Russia controls nearly 20% of Ukrainian territory, with a war front that has been frozen for months. And it has achieved this at an extremely high human cost, sending thousands and thousands of soldiers as cannon fodder, experts agree. Ukraine refuses to cede all this territory to Russia, but Putin might not even have enough. "Putin's ultimate goal of the war is to turn Ukraine into a state like Belarus, a puppet state that serves as a buffer to separate it from NATO, and he hasn't achieved that; quite the opposite: the conflict has strengthened Ukrainian nationalist sentiment even among the Russian-speaking population," he says. That's why he believes Russia will resist a ceasefire that "is of no interest to it right now," given that Donald Trump's United States has so far sided with its demands. "The only hope," says Triana, "is the fear that it could be caused by the same unpredictability as Trump, who has already said that if Russia doesn't agree to sit down and negotiate, he will interpret it as an offense and it could translate into more sanctions and pressure measures."
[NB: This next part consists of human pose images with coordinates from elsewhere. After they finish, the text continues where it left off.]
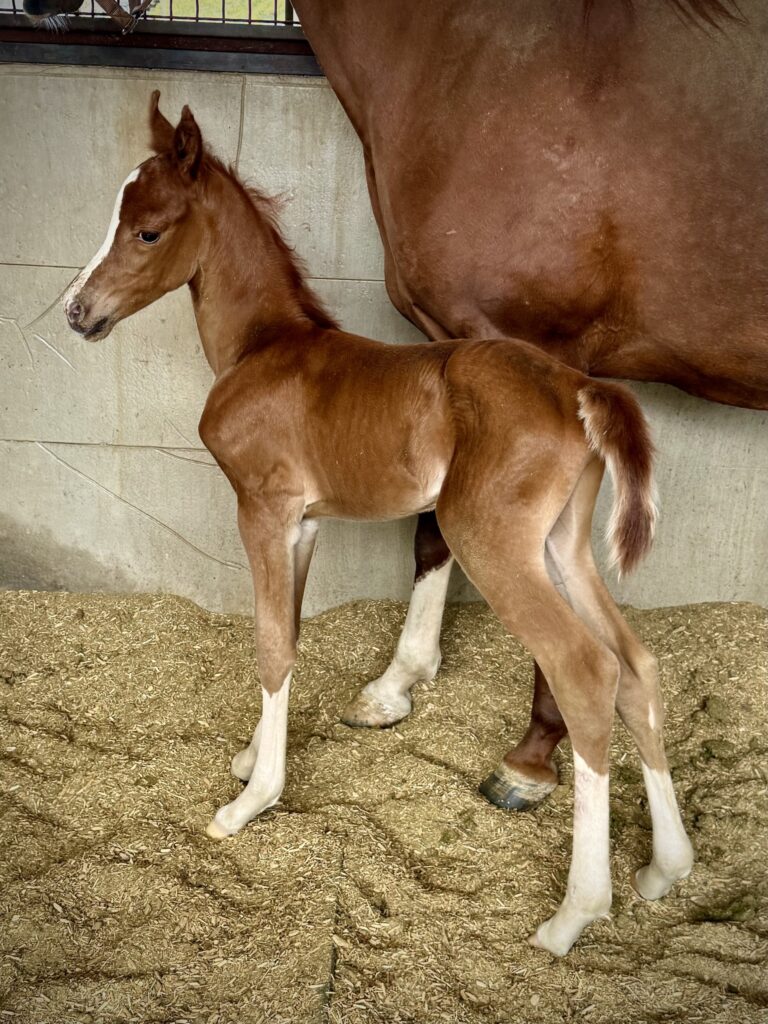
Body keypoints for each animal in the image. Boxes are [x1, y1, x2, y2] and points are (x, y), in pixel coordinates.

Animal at [61, 93, 694, 956]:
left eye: (149, 231)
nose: (77, 311)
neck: (265, 347)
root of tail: (578, 388)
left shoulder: (260, 507)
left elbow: (269, 642)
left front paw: (250, 802)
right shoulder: (301, 523)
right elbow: (289, 633)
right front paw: (251, 758)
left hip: (494, 542)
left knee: (586, 671)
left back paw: (573, 914)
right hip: (561, 545)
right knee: (636, 663)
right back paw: (666, 868)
Molas, on the other hand, believes that the Ukrainian territory currently occupied by Russia, "which guarantees a land corridor from the Donbas to Crimea," may be reward enough for Putin, despite not having achieved the goal of turning Ukraine into Belarus. "They can make up for the loss of personnel and are willing to do so, as has been demonstrated, but what they cannot make up for indefinitely is the loss of material," he says.